I've written a post on this topic years ago ("The Role of
Cognitive Automation in Information Security"), but
unluckily that was lost in migration. It probably needed an
update anyways, and I believe the cyber security field is
more mature to receive this input now rather than at that
point.
Cognitive automation is strongly applied in the aerospace
industry for instance. In aerospace, long ago, there was a
realisation that the strengths of thee human-being is the
ability to learn, instinct, problem reduction, ability of
abstraction and several others. The machines strength is
parallel processing, objectivity, long-term monitoring,
complex planning and decision making and so on. Schulte
describes this concept in detail, in Man-Machine Cooperation
model [1].
In order to benefit from a similar model in cyber security
there is a need to evolve the way data is extracted,
preprocessed and prepared for human-machine interaction. As
may be recognised at this point there are already technology
available to provide parallel processing on the machine
part. How a computing cluster would solve such a problem is
the evident problem. In that regard, machine learning is the
most promising technique to structure and classify the data
which seems to scale really well. Efficiently ingesting,
storing and preprocessing the data is the first stage of
that challenge.
Another detail that I would like to point out here, from the
great book "The Multitasking Mind" by Salvucci and Taatgen,
is how the human mind works with buffers (the aural, visual,
declarative, goal, manual and problem buffers). A human can
actually only handle one thing at once. So when analysts are
tasked with several simultaneous tasks or roles, this will
definitively produce bad quality results. This is really
important to understand to all cyber security seniors and
designers, so read the book.
Back to how this applies in practical terms: when analysts
manually analyse and decide by expert knowledge, classifying
the attributes of full content data and e.g. creates Yara
and Snort signatures, it is a reasonable assumption that a
number of relevant attributes are never evaluated as
potential anomalies. This greatly increases the
possibilities of the threat groups. In aerospace cognitive
automation there is a concept called Mission Management,
that is similar to the problem described here.

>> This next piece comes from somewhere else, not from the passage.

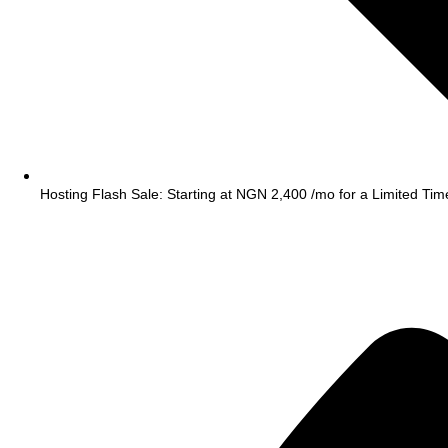
Hosting Flash Sale: Starting at NGN 2,400 /mo for a Limited Tim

Now for a practical example of how cognitive automation can
work, this time paralleled with the approach taken by
Netflix to movie recommenders. Let's say that you have
stored the PDFiD [2] vector of all PDF documents over the
last ten years, passing through a network. The vector
structure will look like:
```
obj,endobj,stream,endstream,xref,trailer,startxref,/Page,/Encrypt,/JS,/JavaScript,/AA,/OpenAction,/JBIG2Decode
```
or:
```
1. 7,7,1,1,1,1,1,1,0,1,1,0,1,0
[...]
```
If 500 PDF files passes through the systems each day on
average, that will be 1825' documents over those ten
years. In addition qtime is a significant part of that
vector - and other parameters could be file names and so on.
If an analyst receives a suspicious PDF file. That file may
initially hard to classify by the analyst. In such a case
the system should propose other related files to look
at. Practically speaking this saves the analyst cognitive
capacity to use instict, pattern recognition and creativity
to classify the document. The machine on the other hand
maintains objectivity, has great stress resistance, can
retrieve a lot more information, and it can process and
pivot on all those 10 years of documents as opposed to the
analyst.
Now that you have gotten an introduction to the world of
cognitive automation, I hope this will drive a discussion on
how we can take our field to the next level. I am confident
that this means understanding and solving problems before
attempting to buy our way out of them.
[1] Schulte, D. A. 2002. Mission management and crew assistance for military aircraft: cognitive concepts and prototype evaluation.